Belediyenin topluluklar arasındaki anlayışı inşa etmeye devam edip farklılıklara saygıyı sürdüreceğine işaret eden Penberthy, "Çünkü birbirimizi tanır ve anlarsak daha güçlü oluruz." dedi.

- "Yaşam biçiminizi değiştirmeyin"

PIETY Direktörü Muganzi, aşırı sağcıların kentte toplanıp PIETY önünde de eylem yapacağı haberi üzerine bazı önlemler aldıklarını anlattı.

Bu kapsamda polisin PIETY önünde önlem aldığını kaydeden Muganzi, yaklaşık 80 cemaat üyesinin de camiye geldiğini ifade etti.

Kent meydanında gerçekleşen eylemlerin camiye sıçramadığını da söyleyen Muganzi, Müslüman olmayan bölge halkından da camiyi korumaya gelenler olduğunu belirtti.

Muganzi, aşırı sağcı şiddet olaylarına karşı Müslüman toplumuna, "Yaşam biçiminizi değiştirmeyin." çağrısı da yaparak, "Çünkü korkarsak onların istediğini yapmış oluruz. Onların yapmak istediği de bizi korkutmak. Her şeyi olduğu gibi yapmaya devam etmeli ancak dikkatli olmalıyız." ifadelerini kullandı.

"Yaptığımız işleri korkarak yapmamalıyız çünkü yanlış bir şey yapmıyoruz." diyen Muganzi, Müslümanların entegre olmamakla suçlandığını ancak ülkedeki Müslüman toplumunun entegre olduğunu vurguladı.

Muganzi, Müslümanların İslam’ın uygun yasakladığı davranışlar dışında tüm davranışları sergileyebileceğini de belirterek, "İslam’a uygunsa güzel şeyleri alıyoruz. Yaşantımı değiştirip barlara gidemem, içki içemem çünkü İslam’a uygun değil. Ancak onun dışında her şeye katılırız. Dinimizin öğretilerine aykırı olanların istenmesi ise bizim için girilmez bölgedir ve değişmeyecektir." diye konuştu.

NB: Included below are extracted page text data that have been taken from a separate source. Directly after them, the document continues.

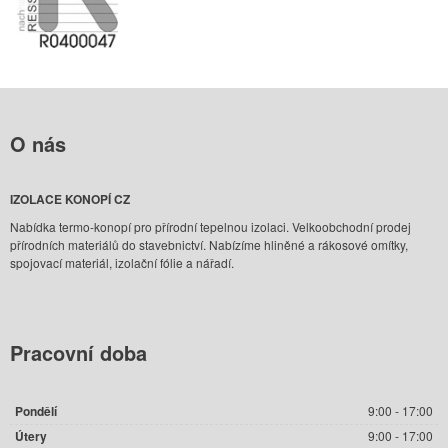
O
nás
IZOLACE KONOPÍ CZ
Nabídka termo-konopí pro přírodní tepelnou izolaci. Velkoobchodní prodej
přírodních materiálů do stavebnictví. Nabízíme hliněné a rákosové omítky,
spojovací materiál, izolační fólie a nářadí.
Pracovní
doba
Pondělí
9:00 - 17:00
Útery
9:00 - 17:00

Muganzi, caminin 30 Temmuz’da saldırıya uğradığını ve bir kişinin uzun bir metal parçasıyla giriş kapısının camlarını kırdığını da hatırlattı.

Yaklaşık 1 haftadır devam eden aşırı sağcı şiddet olaylarının ardından İçişleri Bakanlığının camiye ilave güvenlik sağladığını da söyleyen Muganzi, vakıf ve toplum olarak güvenlik güçleriyle temas halinde olduklarını kaydetti.

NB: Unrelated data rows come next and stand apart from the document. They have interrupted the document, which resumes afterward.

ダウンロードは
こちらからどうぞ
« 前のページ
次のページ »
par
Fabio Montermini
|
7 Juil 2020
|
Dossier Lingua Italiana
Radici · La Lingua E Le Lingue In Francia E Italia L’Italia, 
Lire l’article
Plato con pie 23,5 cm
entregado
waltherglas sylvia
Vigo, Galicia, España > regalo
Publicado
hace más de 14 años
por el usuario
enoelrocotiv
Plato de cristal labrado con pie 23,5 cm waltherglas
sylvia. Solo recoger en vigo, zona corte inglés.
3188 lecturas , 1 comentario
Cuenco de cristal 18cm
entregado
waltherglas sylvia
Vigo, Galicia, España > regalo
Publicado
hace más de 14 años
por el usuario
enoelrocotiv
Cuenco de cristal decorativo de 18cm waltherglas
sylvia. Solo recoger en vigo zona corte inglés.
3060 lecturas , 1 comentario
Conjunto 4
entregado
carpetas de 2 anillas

- "Müslümanları şiddete iterek medyada kötü imaj oluşturmak istiyorlar"

PIETY Yönetim Kurulu Üyesi ve vakıftaki caminin imamı Hichem Cheraga ise aşırı sağ eylem haberi gelince polisle temas kurduklarını anlatarak, "Çünkü insanların karşı karşıya gelmesini istemiyorum. İnsanların bir araya gelip çatışmaya başlamasını muhtemelen kontrol edemeyiz. Bir yere insanları çağırıp başkasına karşı olmasını isterseniz kaos olur ve kontrol edemezsiniz. Bu yüzden bu işi polise bıraktık." diye konuştu.

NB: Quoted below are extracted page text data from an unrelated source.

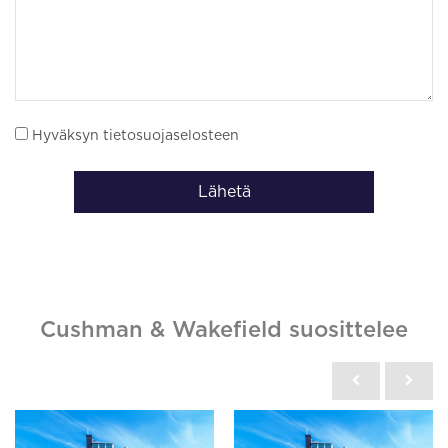
Hyväksyn tietosuojaselosteen
Lähetä
Cushman & Wakefield suosittelee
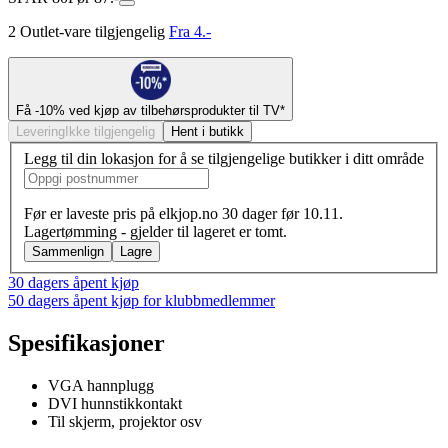
2 Outlet-vare tilgjengelig
Fra 4.-
Få -10% ved kjøp av tilbehørsprodukter til TV*
Levering
Ikke tilgjengelig
Hent i butikk
Legg til din lokasjon for å se tilgjengelige butikker i ditt område
Før er laveste pris på elkjop.no 30 dager før 10.11.
Lagertømming - gjelder til lageret er tomt.
Sammenlign
Lagre
30 dagers åpent kjøp
50 dagers åpent kjøp for klubbmedlemmer
Spesifikasjoner
VGA hannplugg
DVI hunnstikkontakt
Til skjerm, projektor osv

Cheraga, polisin kent merkezindeki önlemleri sonucunda aşırı sağcıların camiye gelmediğini kaydederek, "Müslüman toplumuna mesajım birlik içinde olmaları ve ihtiyatlı olmalarıdır. Şiddet olaylarına bulaşmayın çünkü onlar (Aşırı sağcılar) bunu istiyor. Müslümanları şiddete iterek medyada kötü imaj oluşturmak istiyorlar. Bu tuzağa düşmeyin ve bırakın polis işini yapsın. Camilerinizde kalabilir ve oraları koruyabilirsiniz." dedi.

- Çocukların gelmesiyle gerilim yükseldi iddiası

Zino isimli Afganistan kökenli bir market çalışanı ise "erken kapat" uyarılarına rağmen marketi normal saatinde kapattıklarını anlattı.

Müşterilerinin çoğunun İngilizler olduğunu kaydeden Zino, "Diğer esnaf, başka yerlerdeki şiddet olaylarını, iş yerlerine saldırıldığını, ateşe verildiğini, camların kırıldığını gördü. Aynı şeyin burada da olacağını düşündüler ama çok şükür bunlardan hiçbiri yaşanmadı." ifadelerini kullandı.

Zino, "Şahsen bende korku yok. Müslüman olarak sadece Allahtan korkarız ve ondan başkasından korkmayız." diye konuştu.

İsminin ve görüntüsünün kullanılmasını istemeyen bir İngiliz market çalışanı ise aşırı sağcı grubun yanında eyleme katıldığını aktardı.

Eylemin barışçıl şekilde devam ederken çocuk yaşta eylemcilerin gelmesiyle gerilimin yükseldiğini iddia eden market çalışanı, bu çocukların "heyecan aradığını" dile getirdi.

Market çalışanı, market sahibinin Hintli olduğunu ve saldırı endişesiyle normalden 5 saat erken kapattıklarını da sözlerine ekledi.